ASSIGNMENT ▸ What lines below contain the word "headline"? Please pull each one out.

TASK MATERIAL ▸
▬▬▬

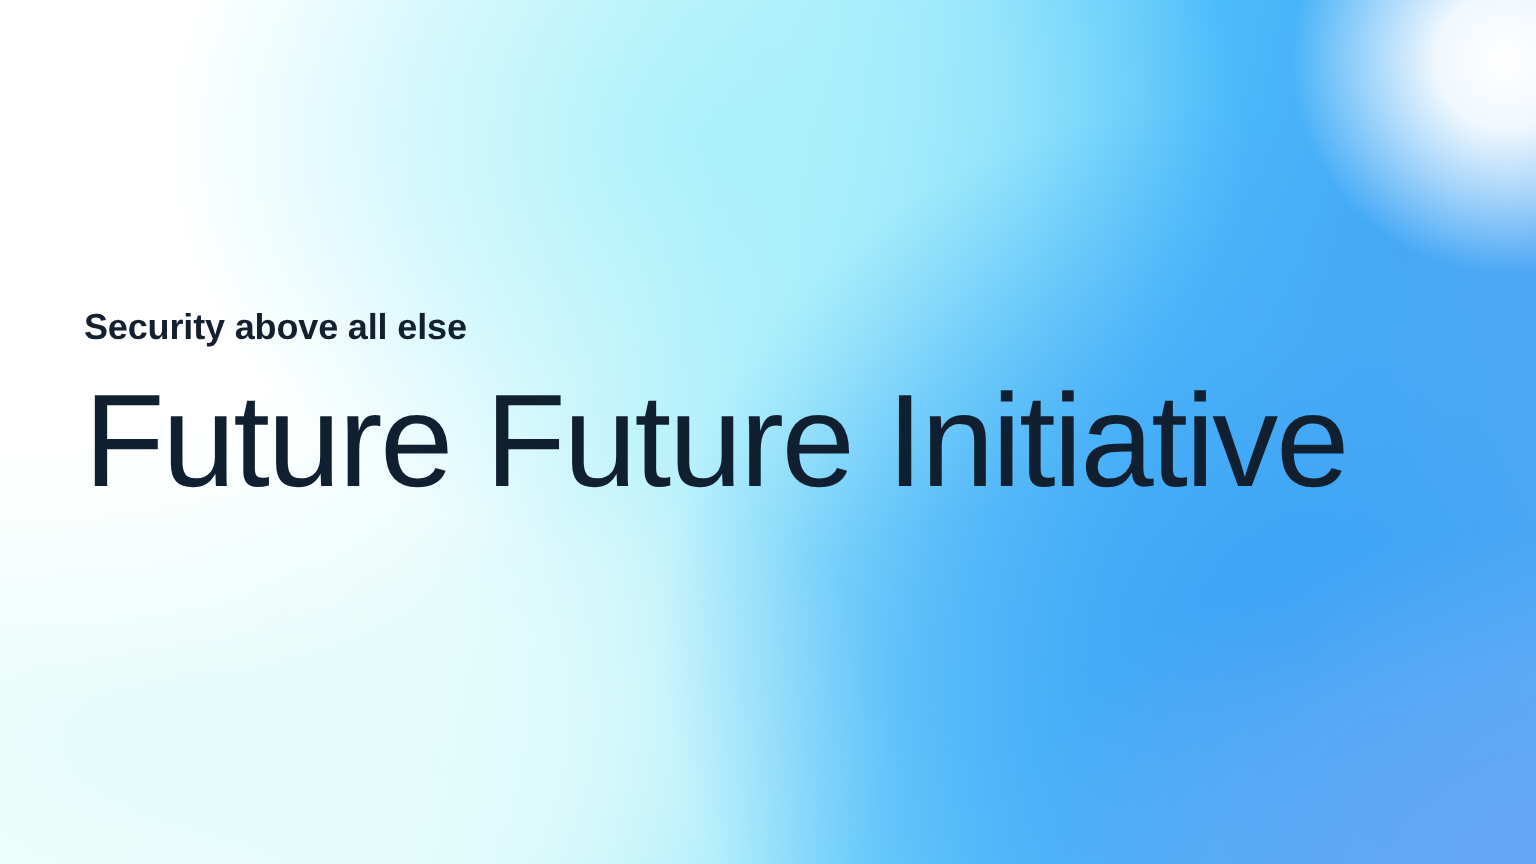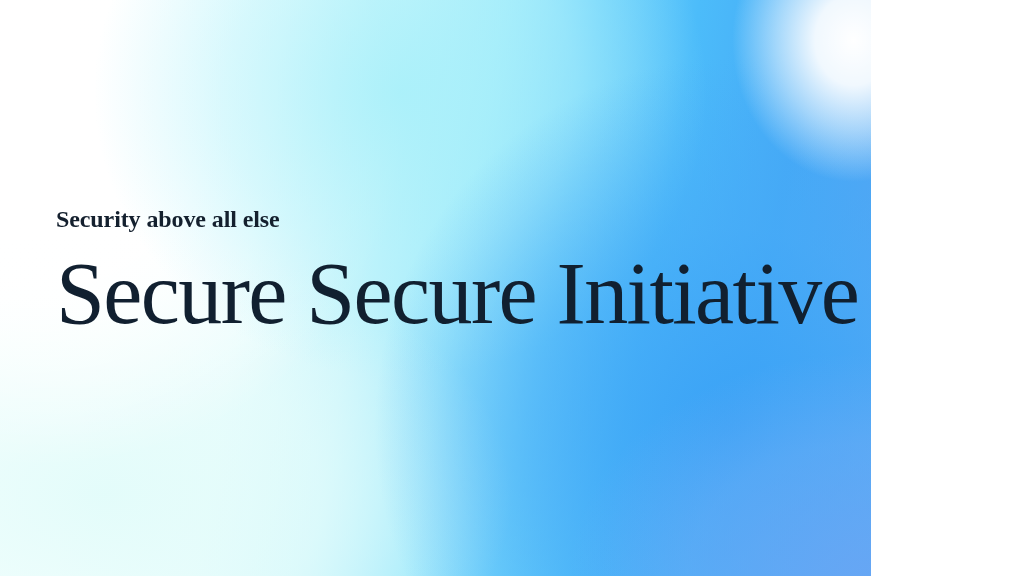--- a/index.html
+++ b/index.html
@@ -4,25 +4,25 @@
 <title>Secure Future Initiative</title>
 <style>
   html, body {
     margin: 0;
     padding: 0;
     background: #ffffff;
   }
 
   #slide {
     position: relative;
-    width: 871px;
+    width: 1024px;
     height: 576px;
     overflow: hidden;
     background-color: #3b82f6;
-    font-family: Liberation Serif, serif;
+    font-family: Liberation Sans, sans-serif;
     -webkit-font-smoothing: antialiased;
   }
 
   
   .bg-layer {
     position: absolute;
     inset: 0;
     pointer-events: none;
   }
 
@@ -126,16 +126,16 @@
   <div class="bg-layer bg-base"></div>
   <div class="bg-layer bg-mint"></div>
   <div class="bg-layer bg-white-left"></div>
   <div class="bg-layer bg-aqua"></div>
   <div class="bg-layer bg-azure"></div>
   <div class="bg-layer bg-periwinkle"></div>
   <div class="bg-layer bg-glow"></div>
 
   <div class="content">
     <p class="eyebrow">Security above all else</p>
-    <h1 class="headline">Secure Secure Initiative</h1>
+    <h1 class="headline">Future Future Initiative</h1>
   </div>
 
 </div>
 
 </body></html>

▬▬▬

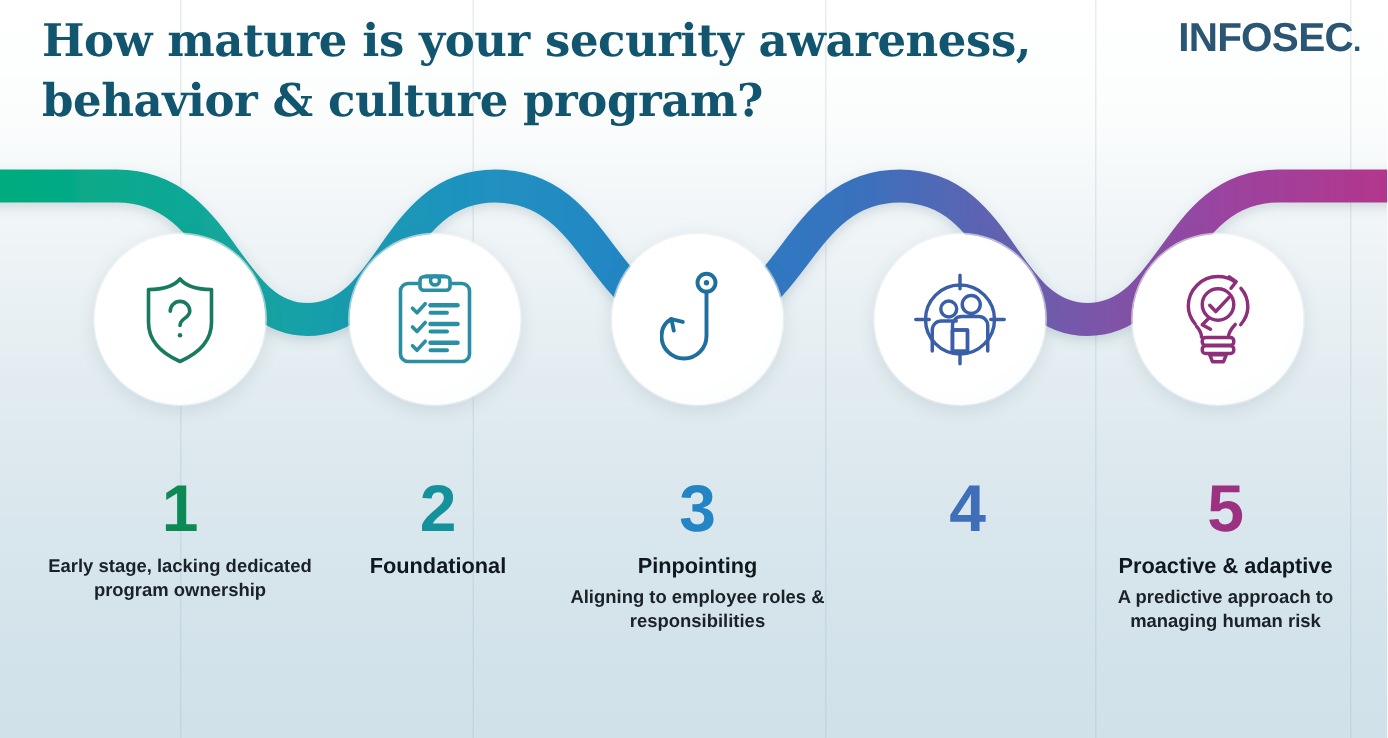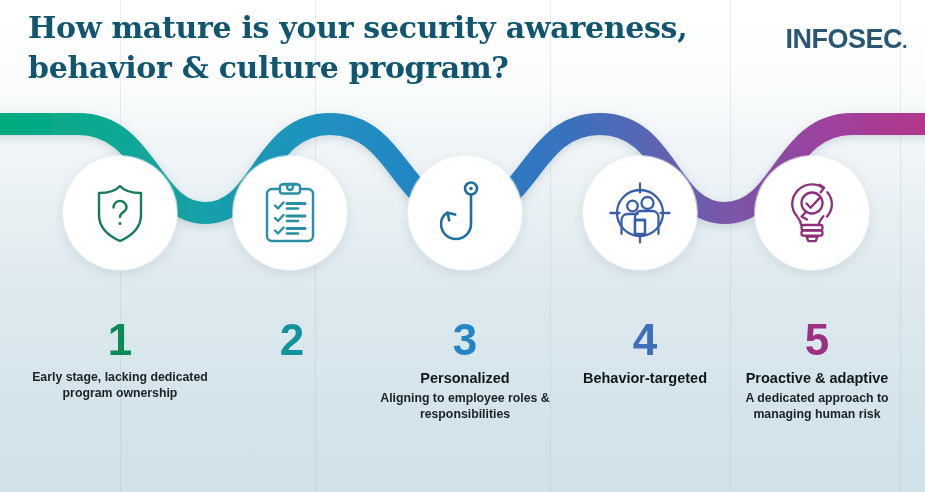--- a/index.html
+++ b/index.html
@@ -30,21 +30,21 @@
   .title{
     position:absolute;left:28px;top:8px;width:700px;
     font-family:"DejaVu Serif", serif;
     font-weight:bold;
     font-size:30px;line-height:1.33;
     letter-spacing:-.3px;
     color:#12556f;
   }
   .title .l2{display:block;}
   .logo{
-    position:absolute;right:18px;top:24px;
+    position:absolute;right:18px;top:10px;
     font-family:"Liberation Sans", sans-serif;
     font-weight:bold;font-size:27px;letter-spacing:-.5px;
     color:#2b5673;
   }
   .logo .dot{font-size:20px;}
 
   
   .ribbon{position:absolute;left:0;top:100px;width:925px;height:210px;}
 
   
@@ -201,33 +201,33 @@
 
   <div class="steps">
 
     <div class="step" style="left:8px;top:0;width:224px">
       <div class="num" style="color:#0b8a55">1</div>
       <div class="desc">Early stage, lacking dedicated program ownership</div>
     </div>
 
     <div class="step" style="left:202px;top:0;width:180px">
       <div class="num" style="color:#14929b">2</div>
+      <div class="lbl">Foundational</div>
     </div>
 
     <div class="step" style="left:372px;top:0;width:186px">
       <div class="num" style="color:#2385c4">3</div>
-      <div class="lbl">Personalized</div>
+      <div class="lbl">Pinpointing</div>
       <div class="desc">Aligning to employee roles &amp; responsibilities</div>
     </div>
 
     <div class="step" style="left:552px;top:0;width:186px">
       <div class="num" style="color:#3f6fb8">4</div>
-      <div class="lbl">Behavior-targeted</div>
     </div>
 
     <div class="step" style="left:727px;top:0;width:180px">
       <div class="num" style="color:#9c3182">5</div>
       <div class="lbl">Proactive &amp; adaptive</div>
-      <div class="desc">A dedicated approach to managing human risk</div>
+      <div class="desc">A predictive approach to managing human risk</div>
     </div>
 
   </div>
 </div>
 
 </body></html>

▬▬▬

SOLUTION TO THIS TASK ▸
-    <h1 class="headline">Secure Secure Initiative</h1>
+    <h1 class="headline">Future Future Initiative</h1>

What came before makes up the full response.